She's right. The view from our window is like a scene from the Book of Hours; orchards of lollipop trees stretching to high pastures with cows who look like they've been given a shampoo and set, and beyond that, the high clear heavens of the Alps. Indeed it is so very clean that we have whiled away car journeys with prizes for anyone who can spot a scrap of litter.

"I expect they like their visitors to be tidy, too," says Clara, smoothing her homage-to-Heidi hairstyle and staring hard at her brother, who, having discovered Swiss chocolate, is in no danger whatsoever of being taken for a native. He's terribly impressed, though, by the lady at our local supermarket who gives chocolates to children at the checkout.

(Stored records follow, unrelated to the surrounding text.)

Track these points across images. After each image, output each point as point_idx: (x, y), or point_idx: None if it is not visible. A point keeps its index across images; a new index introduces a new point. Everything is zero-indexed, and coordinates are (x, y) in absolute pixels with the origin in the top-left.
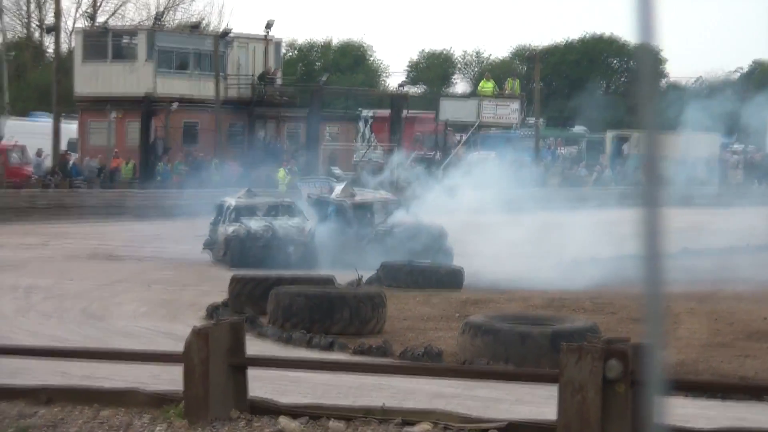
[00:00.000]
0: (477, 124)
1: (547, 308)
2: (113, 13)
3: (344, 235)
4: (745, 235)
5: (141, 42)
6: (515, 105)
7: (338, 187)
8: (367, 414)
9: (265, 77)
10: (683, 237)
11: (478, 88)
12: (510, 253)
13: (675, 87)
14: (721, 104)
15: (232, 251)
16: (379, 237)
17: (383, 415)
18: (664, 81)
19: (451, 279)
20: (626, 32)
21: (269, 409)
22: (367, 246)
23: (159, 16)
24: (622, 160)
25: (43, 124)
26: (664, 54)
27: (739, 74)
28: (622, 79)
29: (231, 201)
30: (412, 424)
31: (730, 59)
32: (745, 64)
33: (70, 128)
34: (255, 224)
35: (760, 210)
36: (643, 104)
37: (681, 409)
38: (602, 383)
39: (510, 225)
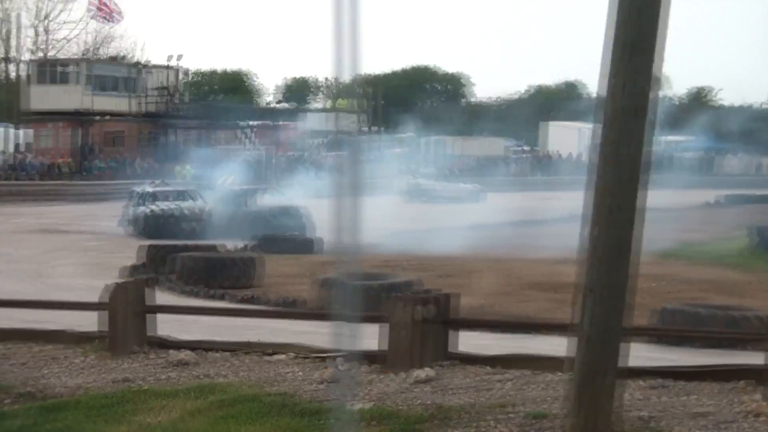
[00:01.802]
0: (332, 131)
1: (384, 267)
2: (60, 50)
3: (233, 213)
4: (529, 212)
5: (81, 70)
6: (360, 117)
7: (227, 180)
8: (245, 347)
9: (172, 96)
10: (483, 214)
11: (336, 104)
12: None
13: (479, 105)
14: (509, 116)
15: (148, 226)
16: (258, 215)
17: (257, 347)
18: (471, 100)
19: (309, 247)
20: (441, 62)
21: (168, 345)
22: (249, 222)
23: (94, 50)
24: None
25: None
26: (472, 79)
27: (527, 94)
28: (442, 99)
29: (148, 188)
30: (278, 354)
31: (518, 83)
32: (523, 88)
33: (25, 133)
34: (166, 205)
35: (538, 194)
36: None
37: (481, 341)
38: (417, 322)
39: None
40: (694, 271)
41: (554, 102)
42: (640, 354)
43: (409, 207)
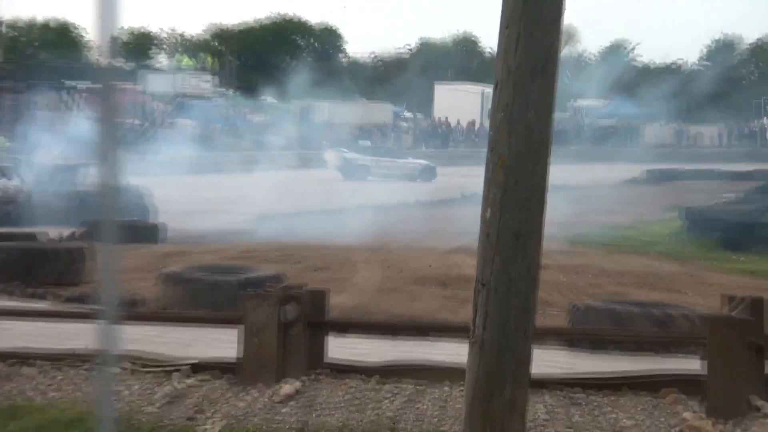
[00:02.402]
0: (179, 95)
1: (239, 259)
2: None
3: (56, 194)
4: (415, 194)
5: None
6: (210, 78)
7: (49, 153)
8: (70, 357)
9: None
10: (359, 195)
11: (179, 62)
12: (208, 210)
13: (355, 63)
14: (393, 78)
15: None
16: (87, 197)
17: (85, 358)
18: (345, 58)
19: (152, 234)
20: (310, 13)
21: None
22: (76, 205)
23: None
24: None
25: None
26: (344, 33)
27: (408, 51)
28: (308, 57)
29: None
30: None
31: (400, 38)
32: (413, 42)
33: None
34: None
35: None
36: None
37: (357, 347)
38: (279, 325)
39: (208, 186)
40: (611, 261)
41: (449, 60)
42: (546, 360)
43: (331, 186)
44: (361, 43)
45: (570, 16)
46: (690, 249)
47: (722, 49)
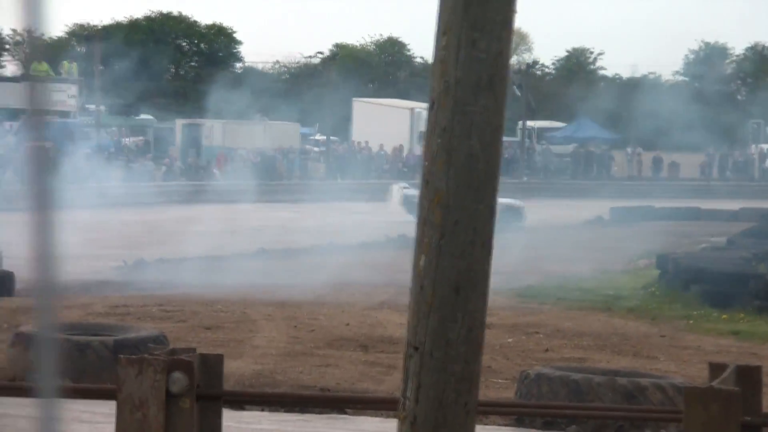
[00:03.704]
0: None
1: (110, 316)
2: None
3: None
4: (328, 233)
5: None
6: (72, 90)
7: None
8: None
9: None
10: (262, 236)
11: (31, 70)
12: (69, 254)
13: (253, 71)
14: (302, 92)
15: None
16: None
17: None
18: (240, 65)
19: (12, 284)
20: (197, 11)
21: None
22: None
23: None
24: (195, 151)
25: None
26: (239, 36)
27: (320, 58)
28: (192, 63)
29: None
30: None
31: (307, 44)
32: (326, 48)
33: None
34: None
35: (342, 206)
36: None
37: (257, 424)
38: (165, 398)
39: (70, 223)
40: (569, 319)
41: (372, 70)
42: None
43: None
44: (262, 47)
45: (520, 20)
46: (664, 305)
47: (704, 60)
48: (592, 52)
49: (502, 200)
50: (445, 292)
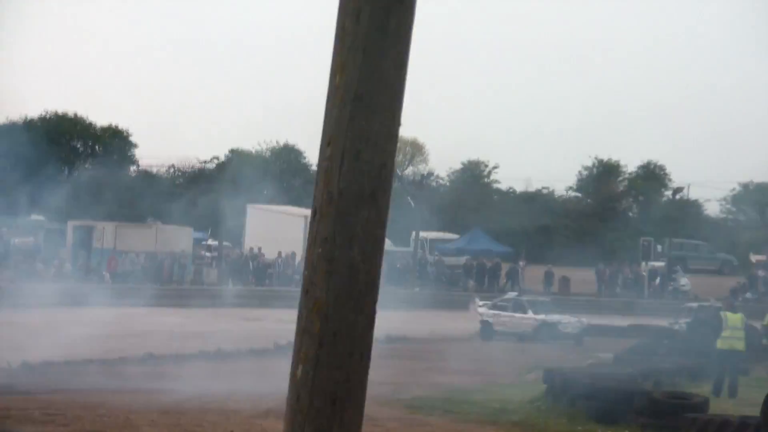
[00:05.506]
0: None
1: None
2: None
3: None
4: (217, 339)
5: None
6: None
7: None
8: None
9: None
10: (150, 340)
11: None
12: None
13: (147, 174)
14: (195, 197)
15: None
16: None
17: None
18: (134, 168)
19: None
20: (93, 113)
21: None
22: None
23: None
24: (86, 253)
25: None
26: (134, 139)
27: (215, 163)
28: (86, 165)
29: None
30: None
31: (204, 148)
32: (222, 153)
33: None
34: None
35: (233, 312)
36: None
37: None
38: None
39: None
40: (457, 431)
41: (266, 176)
42: None
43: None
44: (158, 150)
45: (417, 131)
46: (549, 419)
47: (597, 177)
48: (486, 165)
49: None
50: (321, 404)
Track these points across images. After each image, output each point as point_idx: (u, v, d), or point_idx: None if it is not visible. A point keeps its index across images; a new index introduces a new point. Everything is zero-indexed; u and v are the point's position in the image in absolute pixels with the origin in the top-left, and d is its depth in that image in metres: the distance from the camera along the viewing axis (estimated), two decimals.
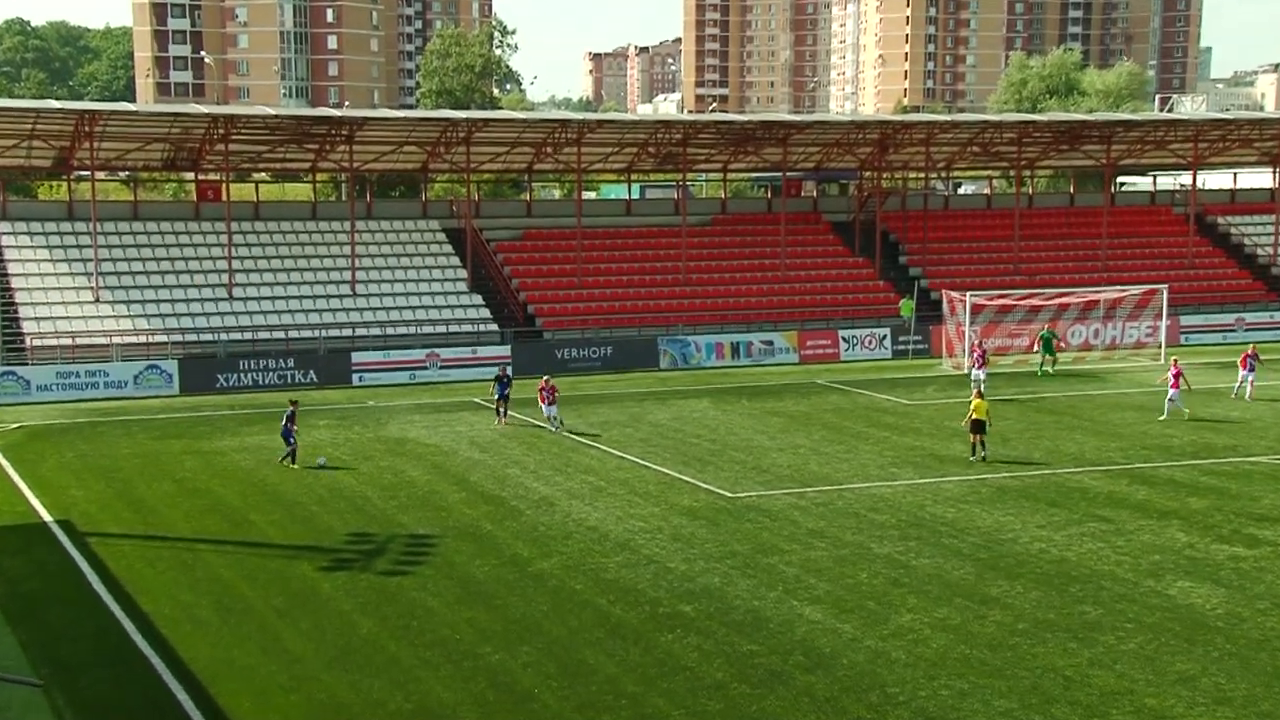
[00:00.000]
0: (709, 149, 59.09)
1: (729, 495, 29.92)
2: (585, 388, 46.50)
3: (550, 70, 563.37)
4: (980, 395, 34.14)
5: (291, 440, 33.22)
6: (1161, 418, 38.85)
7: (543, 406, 37.77)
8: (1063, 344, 51.27)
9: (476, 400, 43.04)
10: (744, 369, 50.98)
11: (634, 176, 65.80)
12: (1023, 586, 23.11)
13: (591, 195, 74.07)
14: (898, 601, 22.37)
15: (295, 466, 32.89)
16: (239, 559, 25.23)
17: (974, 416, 33.23)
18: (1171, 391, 39.22)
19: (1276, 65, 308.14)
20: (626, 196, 64.45)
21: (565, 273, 55.90)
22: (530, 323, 53.25)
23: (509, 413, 39.02)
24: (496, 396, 39.01)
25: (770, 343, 52.41)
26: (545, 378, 38.99)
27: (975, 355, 44.56)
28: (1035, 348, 50.27)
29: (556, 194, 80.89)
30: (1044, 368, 48.38)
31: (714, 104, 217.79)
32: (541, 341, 51.67)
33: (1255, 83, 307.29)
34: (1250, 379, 42.91)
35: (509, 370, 40.50)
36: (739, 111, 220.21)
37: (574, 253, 56.34)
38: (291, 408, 33.89)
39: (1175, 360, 40.93)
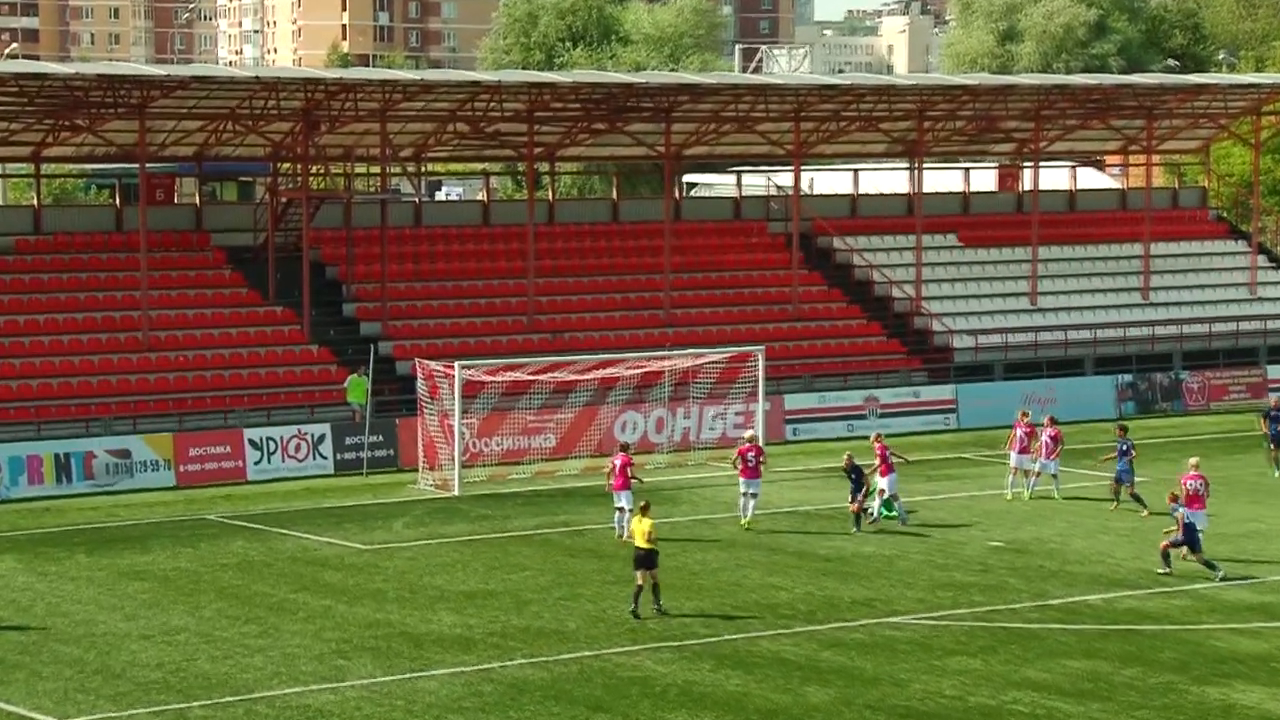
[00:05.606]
0: (7, 122, 57.90)
1: None
2: None
3: None
4: (645, 511, 36.55)
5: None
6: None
7: None
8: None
9: None
10: (80, 499, 50.01)
11: None
12: None
13: None
14: None
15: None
16: None
17: (638, 544, 35.76)
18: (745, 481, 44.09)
19: (908, 3, 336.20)
20: None
21: None
22: None
23: None
24: None
25: (126, 453, 51.67)
26: None
27: (613, 466, 43.80)
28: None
29: None
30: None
31: (13, 45, 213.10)
32: None
33: (880, 29, 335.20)
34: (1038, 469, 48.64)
35: None
36: (59, 59, 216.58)
37: None
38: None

Indeed, it's all I can do to stop him presenting each tomato in our basket as a single purchase.

"What do you think happens if you're not a very tidy boy in Switzerland?" he asks, and while I share his nervousness, suspecting by-laws approving the bludgeoning with hammers of any person with an unironed shirt, I tell him to wipe his mouth and stop being daft.

As it turns out, the fearsome tidiness of the Swiss is second only to their extraordinary tolerance of young children. I watch, heart in mouth, as our friends, organ builders of international renown, give Conor and Clara the run of the exciting power-tools in their workshop and encourage Con, to his unspeakable satisfaction, to try his hand at arc welding.

So delighted are they by the whole business that the children, with a bare minimum of bribery and sedation, sit like well-behaved mice through an organ recital. When an elderly member of the audience clears his throat, Clara treats him to her Gorgon glare. "You'd think," she sniffs, "that at his age, he'd know how to behave."

Afterwards, as a special privilege, the church warden allows us to climb up into the bell tower, just as the hour is being struck. "Fan-dabi-ocious," says Con, reeling and juddering like Quasimodo as the carillon rings out millimetres from our ears.

Far below our vibrating feet, the village is laid out like the playthings of an exceptionally orderly child and I am seized with the desire to take a very long pole and stir it all up a bit. Then I reflect that this time next week, we will be back home in London.

Chaos, I can confidently predict, will come again.